> The data
▬▬▬▬▬▬▬▬▬▬

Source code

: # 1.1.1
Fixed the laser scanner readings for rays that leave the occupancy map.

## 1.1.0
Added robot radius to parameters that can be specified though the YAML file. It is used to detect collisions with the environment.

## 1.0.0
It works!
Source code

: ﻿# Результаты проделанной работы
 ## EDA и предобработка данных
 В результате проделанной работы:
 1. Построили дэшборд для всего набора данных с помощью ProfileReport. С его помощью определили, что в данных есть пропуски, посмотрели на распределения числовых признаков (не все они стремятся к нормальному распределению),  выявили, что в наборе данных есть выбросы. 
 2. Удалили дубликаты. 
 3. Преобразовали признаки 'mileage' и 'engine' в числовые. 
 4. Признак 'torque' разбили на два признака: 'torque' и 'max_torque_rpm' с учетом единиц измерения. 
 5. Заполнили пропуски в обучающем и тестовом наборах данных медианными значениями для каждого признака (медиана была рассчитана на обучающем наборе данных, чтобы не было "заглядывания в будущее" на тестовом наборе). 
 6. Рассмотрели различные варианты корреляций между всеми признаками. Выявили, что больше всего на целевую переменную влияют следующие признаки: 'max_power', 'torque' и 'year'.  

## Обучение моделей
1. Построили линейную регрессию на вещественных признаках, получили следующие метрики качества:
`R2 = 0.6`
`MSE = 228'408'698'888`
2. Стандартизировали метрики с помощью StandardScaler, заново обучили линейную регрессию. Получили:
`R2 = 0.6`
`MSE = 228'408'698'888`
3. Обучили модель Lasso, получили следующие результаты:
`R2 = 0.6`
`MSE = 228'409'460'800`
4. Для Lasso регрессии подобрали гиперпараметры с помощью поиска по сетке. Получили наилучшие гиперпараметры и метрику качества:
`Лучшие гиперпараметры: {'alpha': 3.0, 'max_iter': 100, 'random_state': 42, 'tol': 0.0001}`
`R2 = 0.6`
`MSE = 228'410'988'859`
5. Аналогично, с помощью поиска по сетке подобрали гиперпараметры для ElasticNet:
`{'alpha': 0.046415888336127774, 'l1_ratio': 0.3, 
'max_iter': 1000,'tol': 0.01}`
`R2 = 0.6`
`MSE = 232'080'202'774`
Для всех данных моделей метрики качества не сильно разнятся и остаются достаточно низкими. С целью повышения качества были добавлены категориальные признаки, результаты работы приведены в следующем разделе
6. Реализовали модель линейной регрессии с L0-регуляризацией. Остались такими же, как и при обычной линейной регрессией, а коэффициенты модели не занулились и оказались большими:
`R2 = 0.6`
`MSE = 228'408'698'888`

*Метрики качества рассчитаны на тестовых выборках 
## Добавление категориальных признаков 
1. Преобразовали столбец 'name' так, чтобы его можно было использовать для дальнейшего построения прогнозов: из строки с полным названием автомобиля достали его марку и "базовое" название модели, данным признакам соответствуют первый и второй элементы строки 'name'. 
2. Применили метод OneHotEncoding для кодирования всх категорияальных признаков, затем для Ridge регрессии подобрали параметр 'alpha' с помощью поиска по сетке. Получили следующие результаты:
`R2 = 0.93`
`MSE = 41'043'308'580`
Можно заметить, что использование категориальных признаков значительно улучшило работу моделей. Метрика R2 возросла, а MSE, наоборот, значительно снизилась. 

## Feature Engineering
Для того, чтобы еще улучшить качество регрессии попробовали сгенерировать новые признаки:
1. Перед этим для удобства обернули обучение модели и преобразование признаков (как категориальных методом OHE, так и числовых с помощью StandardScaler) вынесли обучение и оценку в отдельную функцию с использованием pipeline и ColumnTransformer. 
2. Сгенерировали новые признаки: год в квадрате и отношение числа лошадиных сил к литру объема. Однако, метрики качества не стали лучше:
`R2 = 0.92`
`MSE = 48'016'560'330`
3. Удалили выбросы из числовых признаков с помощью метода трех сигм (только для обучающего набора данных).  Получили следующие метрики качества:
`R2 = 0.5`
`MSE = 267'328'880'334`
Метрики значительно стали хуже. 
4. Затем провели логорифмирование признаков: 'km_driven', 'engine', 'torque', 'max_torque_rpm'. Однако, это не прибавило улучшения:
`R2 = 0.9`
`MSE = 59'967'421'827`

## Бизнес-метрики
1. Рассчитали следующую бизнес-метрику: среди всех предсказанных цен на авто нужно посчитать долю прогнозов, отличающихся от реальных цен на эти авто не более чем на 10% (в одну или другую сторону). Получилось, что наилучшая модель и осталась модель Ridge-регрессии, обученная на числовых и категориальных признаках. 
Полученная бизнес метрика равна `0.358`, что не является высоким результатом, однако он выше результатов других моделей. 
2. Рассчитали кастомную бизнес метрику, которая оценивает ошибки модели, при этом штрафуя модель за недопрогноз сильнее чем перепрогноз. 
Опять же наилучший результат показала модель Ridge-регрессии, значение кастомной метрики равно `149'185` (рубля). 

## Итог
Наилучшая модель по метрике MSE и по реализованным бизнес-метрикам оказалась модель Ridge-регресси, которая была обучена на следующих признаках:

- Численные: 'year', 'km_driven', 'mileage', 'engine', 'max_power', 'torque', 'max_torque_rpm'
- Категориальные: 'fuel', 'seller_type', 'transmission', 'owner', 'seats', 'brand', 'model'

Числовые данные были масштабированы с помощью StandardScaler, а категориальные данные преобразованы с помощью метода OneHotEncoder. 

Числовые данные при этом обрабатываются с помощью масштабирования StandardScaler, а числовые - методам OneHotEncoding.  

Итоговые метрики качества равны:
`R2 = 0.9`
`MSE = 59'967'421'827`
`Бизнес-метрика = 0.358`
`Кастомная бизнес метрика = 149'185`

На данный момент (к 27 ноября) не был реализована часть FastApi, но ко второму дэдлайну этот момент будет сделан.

▬▬▬▬▬▬▬▬▬▬

> Task brief
How many lines in the entries above contain the string "которая"? Reply with the number only.

> Response box
2